Part of the Route 1 property included in the package. Stephen Betts

Schooner Wharf consists of several acres on the waterfront. The group consists of Peter Giustra of Warren, Anthony Arey of Warren, Bruce Leiter of Rockland, Peter Moore of Scarborough and Harold Ano of Okatie, S.C.

Schooner Wharf purchased the property in 1991 from Cabot and Heidi Lyman. The property has been used in the past 30 years for a variety of working waterfront uses such as for a fuel delivery vessel that serves the islands off Rockland, lobster businesses, and delivery of trees cut from the islands.

Schooner Wharf also owns the lot at 725 Main St., where U.S. Cellular is located.

The land was also once part of the holdings of the Rockland-Rockport Lime Company. That section of the North End was the heart of the lime industry that prospered in the 1800s and early 1900s. The last of the Rockland-Rockport lime kilns shut down in 1958. Remnants of the lime kilns remain.

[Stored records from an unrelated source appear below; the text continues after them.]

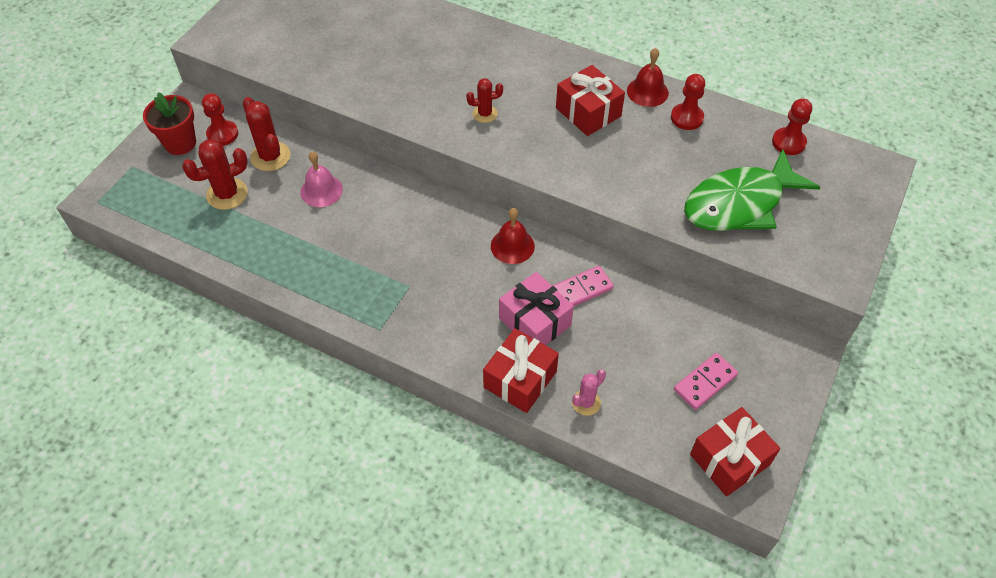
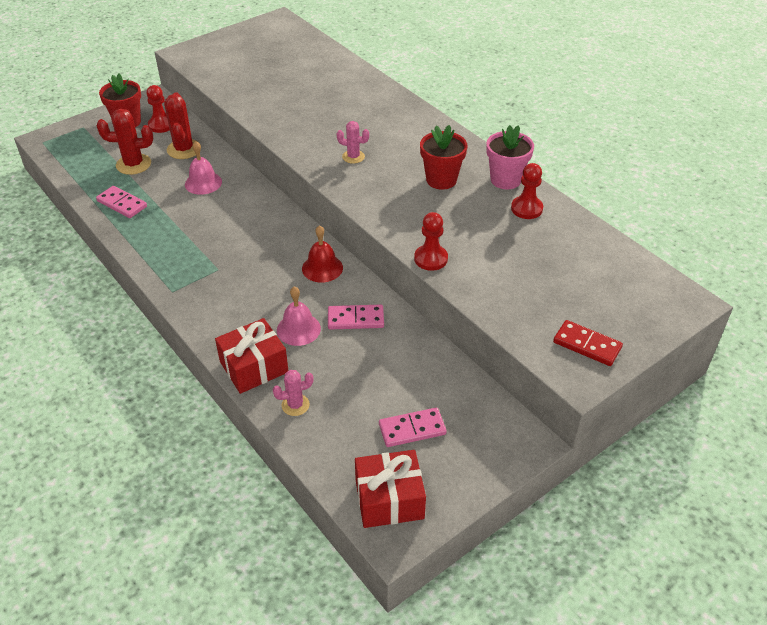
camera: 25 degrees right, 10 degrees down
red cactus [466,78,503,123] -> pink cactus [337,121,369,164]
pink gift [499,272,574,345] -> pink bell [277,286,321,346]
red gift [556,65,625,136] -> red flower pot [420,125,467,190]
red bell [627,48,669,107] -> pink flower pot [486,125,534,189]
green fish [684,149,820,231] -> none
red pawn [772,98,812,155] -> red pawn moved to [414,212,448,271]
none -> pink domino [96,186,147,218]
none -> red domino [553,320,623,366]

Rockland Mayor Ed Glaser said Rockland has to maintain a balance between working waterfront, and new investments and development.

“If someone wants to invest the millions of dollars it will take to develop those pieces of property, that’s wonderful, but there are other pieces of our waterfront that might be better suited to new uses. I worry that new users may eventually displace some of the older working waterfront uses, and that’s at the heart of what Rockland’s waterfront has been,” the mayor said.

“I’d love to see hotels, and marinas and condos on the waterfront, but for every new dollar spent, it will put pressure on our fishing industry that’s already battling to stay viable. Add to that the uncertainties of potential coastal flooding from climate change, and I’m not sure that even bundled together those properties are all that attractive to a wise investor,” Glaser said.

He said the city has interest in preserving and expanding public access along the waterfront, and any sale of property, or change in use can be an opportunity to improve it.